• **Extracted text**:

WAV

.wav files are compressed speech sample files.  Each .wav file has an
ascii header, which is not compressed, followed by the compressed
speech data.  Compression was done using the "shorten" speech
compression algorithm developed by Tony Robinson at Cambridge
University, UK, and implemented by NIST for use in their SPHERE v2.0
software package.  Accordingly, the ascii file headers are SPHERE
format headers, comprising the first 1024 bytes of each .wav file.
The first line specifies the header type and the second line specifies
the header length.  Below is a sample header:

NIST_1A
   1024
sample_byte_format -s2 10
channel_count -i 1
sample_count -i 15312
sample_rate -i 8000
sample_n_bytes -i 2
sample_sig_bits -i 16
end_head

As per the NIST format definition, the bytes between the "end_head"
line and the 1024th byte are undefined.  Full details on the header
format are given in the file "header.doc" in this directory.

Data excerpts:
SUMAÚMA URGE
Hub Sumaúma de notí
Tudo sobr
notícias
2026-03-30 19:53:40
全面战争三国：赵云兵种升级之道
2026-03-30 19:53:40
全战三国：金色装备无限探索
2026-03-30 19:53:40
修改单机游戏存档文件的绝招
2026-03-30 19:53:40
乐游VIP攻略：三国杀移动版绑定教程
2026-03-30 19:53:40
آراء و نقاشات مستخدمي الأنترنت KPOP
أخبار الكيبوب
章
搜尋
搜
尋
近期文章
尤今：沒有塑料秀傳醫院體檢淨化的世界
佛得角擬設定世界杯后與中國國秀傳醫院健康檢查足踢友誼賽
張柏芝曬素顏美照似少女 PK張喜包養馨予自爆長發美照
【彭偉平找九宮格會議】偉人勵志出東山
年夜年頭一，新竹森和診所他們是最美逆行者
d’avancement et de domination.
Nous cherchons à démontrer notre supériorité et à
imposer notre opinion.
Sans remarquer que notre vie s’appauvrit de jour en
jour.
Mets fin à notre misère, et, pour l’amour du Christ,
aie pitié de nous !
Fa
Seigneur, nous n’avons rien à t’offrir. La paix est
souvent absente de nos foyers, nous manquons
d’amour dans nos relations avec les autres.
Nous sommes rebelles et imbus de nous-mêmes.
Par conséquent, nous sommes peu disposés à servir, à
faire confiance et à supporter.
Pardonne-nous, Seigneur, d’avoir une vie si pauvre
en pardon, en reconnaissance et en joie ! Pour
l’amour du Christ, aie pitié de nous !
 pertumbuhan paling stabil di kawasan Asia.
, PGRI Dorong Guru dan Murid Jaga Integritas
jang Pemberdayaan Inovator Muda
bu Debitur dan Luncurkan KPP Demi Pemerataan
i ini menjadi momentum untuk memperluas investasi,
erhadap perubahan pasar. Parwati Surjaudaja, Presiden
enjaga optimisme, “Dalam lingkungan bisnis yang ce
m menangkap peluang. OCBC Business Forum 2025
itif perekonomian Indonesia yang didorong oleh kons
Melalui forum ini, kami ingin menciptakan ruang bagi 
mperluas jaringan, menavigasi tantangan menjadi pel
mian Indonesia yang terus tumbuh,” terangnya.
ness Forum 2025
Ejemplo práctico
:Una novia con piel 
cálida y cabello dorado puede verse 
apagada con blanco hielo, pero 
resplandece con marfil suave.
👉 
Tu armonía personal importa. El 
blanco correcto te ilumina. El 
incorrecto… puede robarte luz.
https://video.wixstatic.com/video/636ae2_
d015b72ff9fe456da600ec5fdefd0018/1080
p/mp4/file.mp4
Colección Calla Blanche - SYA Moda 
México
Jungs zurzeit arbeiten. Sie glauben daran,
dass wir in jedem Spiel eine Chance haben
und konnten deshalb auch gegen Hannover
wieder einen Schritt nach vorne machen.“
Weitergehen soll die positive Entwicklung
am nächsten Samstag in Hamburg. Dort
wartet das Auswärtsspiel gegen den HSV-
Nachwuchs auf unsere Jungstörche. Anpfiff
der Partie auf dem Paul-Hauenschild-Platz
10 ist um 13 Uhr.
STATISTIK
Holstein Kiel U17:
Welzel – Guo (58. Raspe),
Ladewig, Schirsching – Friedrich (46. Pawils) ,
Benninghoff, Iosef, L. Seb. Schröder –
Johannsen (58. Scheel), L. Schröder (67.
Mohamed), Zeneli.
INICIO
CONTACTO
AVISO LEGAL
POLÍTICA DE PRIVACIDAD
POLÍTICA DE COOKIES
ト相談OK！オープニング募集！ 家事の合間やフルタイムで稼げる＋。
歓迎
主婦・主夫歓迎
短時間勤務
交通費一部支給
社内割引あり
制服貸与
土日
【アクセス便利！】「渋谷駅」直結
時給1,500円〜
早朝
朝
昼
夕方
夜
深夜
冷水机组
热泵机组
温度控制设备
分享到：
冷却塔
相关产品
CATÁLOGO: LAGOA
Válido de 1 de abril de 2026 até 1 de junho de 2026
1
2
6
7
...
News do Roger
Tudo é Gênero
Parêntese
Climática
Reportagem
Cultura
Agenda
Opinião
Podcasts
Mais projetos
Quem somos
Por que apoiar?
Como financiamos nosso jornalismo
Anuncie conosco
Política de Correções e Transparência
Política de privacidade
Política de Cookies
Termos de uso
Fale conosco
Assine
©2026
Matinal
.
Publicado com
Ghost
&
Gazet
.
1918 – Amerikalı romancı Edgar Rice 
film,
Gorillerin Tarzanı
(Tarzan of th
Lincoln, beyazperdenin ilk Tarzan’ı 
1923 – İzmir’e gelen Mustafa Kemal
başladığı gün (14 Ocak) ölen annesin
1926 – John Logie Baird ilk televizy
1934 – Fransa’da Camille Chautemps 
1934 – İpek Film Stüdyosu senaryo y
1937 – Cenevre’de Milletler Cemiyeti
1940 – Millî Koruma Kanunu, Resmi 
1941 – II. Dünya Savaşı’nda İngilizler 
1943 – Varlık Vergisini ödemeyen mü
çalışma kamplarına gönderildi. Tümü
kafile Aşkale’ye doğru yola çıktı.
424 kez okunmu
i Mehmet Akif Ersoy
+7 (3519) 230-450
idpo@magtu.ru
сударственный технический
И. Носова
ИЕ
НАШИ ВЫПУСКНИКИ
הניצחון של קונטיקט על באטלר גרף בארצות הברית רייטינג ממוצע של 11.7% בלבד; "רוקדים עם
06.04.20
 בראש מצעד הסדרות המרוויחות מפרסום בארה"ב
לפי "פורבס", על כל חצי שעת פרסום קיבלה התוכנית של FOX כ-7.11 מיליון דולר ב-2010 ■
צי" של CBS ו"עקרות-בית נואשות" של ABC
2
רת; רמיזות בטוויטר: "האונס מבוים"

• **What to work on**:
A) According to the WAV file description, why do the ascii headers of the .wav files use the SPHERE format? Answer in one to three sentences.
B) Reproduce the passage of the WAV file description starting with "As per the NIST" and going on through "in this directory.", but swap "directory" for "folder".
C) Answer these questions from the WAV file description:
(i) Who developed the "shorten" compression algorithm?
(ii) How many bytes at the start of each .wav file make up the header?
(iii) What does the second line of the header specify?
The data come from a separate source.

• **Written answers**:
A) The speech data were compressed with the "shorten" algorithm as implemented by NIST for use in its SPHERE v2.0 software package. The headers therefore follow that package's SPHERE format.

B)
As per the NIST format definition, the bytes between the "end_head"
line and the 1024th byte are undefined.  Full details on the header
format are given in the file "header.doc" in this folder.

C)
(i) Tony Robinson at Cambridge University, UK.
(ii) The first 1024 bytes.
(iii) The header length.